Take them to try out new sports
The summertime is the perfect season for your kids to try something new. Now, instead of them trying out a new mobile app game, you can take them to try out a new sport.
There doesn’t need to be any pressure to perform, succeed, or even be good at anything. Let your child discover themselves and their bodies, see what they like and what could interest them in the future.
This is time much better spent than staring at a phone, browsing the internet, and trying to fulfill the latest TikTok challenge.
Go to the library
Sure, you can download any book imaginable on a Kindle and just call it a day.
But we seem to forget that libraries, physical locations that you can physically go to, are more than just buildings with books in them. They’re community builders, places for people to go and educate themselves and others.
Local libraries regularly organize free events for kids and youngsters. Do your kids a favor and get them a library card. Gift them a lifelong habit they will cherish – the gift of reading and the gift of reaching out to the community.
Go do some volunteer work
No matter what your living conditions are, there are always people that are worse off than you. That’s a lesson your kids need to learn early on. On top of that, planting the seeds of empathy, mindfulness, and solidarity from an early age will make your kids better people in general.
Here are some volunteer charity activities you can try out with your kids during the summer:
- Community clean up – Pick a small intersection and do your best to pick up the pieces of garbage, scrub away the graffiti, and handle larger pieces of debris. Make sure you and your kids wear protective gear, like gloves and masks.

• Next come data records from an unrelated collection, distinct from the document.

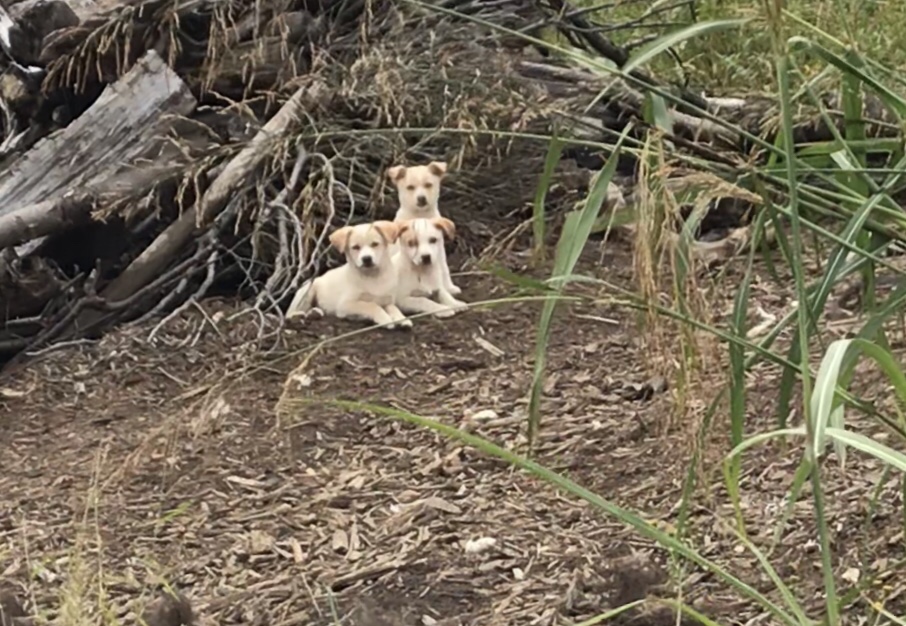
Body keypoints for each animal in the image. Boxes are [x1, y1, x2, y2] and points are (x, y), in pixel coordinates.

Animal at [284, 219, 412, 326]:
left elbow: (393, 308)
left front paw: (402, 319)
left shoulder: (387, 300)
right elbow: (371, 305)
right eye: (355, 247)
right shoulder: (345, 305)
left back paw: (314, 313)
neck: (373, 277)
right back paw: (298, 315)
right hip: (306, 292)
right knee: (289, 314)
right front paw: (385, 319)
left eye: (375, 244)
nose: (366, 259)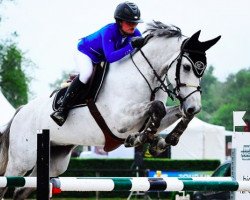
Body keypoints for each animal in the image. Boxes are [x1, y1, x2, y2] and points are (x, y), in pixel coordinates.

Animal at [0, 21, 219, 199]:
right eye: (187, 67)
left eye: (202, 70)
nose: (193, 106)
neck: (145, 76)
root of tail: (20, 111)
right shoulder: (119, 122)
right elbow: (157, 108)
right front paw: (140, 139)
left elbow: (168, 113)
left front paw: (162, 141)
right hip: (21, 161)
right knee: (8, 183)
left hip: (55, 161)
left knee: (22, 190)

- Visit a nursing home – Provide the elderly and lonely with a bit of love and care and you and your kids will have tenfold returns in karmic points. Teach your kids about caring for the less fortunate and lonely at an early age and they will become better people.
- Visit the local soup kitchen – You can prepare food, or you can help with the preparation at the premises. Either way, this is another excellent way to teach your kids about the importance of empathy and solidarity.
The summertime is the perfect time to teach your kids about the benefits of outreach to the community. A day spent with the elderly in a nursing home, or delivering meals for an organization like Meals on Wheels, or organizing a community clean up.
There is no shortage of great ideas that will make your and your kids’ lives much richer, more fulfilled and wholesome.
Cook with your kids
Kids actually love helping out with cooking and other chores – if you ‘gamify’ them just a little bit. Introducing your children to the cooking process may seem daunting and scary, what with all the knives, chopping, boiling water and hot stovetops.
But if you’re diligent enough, keep a watchful eye and carefully delegate the responsibilities in accordance with their age. Cooking with your kids is one of the greatest things you can do with them. You can browse the internet for kid-friendly recipes that will minimize the chances of injury and maximize the chances of fun.
First of all, it’s quality time with their parents. Barbecuing with your dad in the summer months is a memory every person deserves.
Secondly, you will start them off on a journey that lasts a lifetime, a journey of being self-sufficient and independent, a healthy habit they will cherish for the rest of their lives.
Of course, be extra mindful of knives, hot objects and other kitchen dangers and remember to keep your cool. By making a stressful situation, you can actually have very unfavorable results.
Conclusion
Spending quality time with family. Giving back to the community. Exploring their hometown. Learning new skills, acquiring new hobbies, and trying their luck in a new sport. There are many different activities that can enrich your and your children’s lives during summer break, besides sending them off to a summer camp.
However you choose to enrich your kids’ summer break, your focus should be on showing your children that there’s a world outside their mobile devices.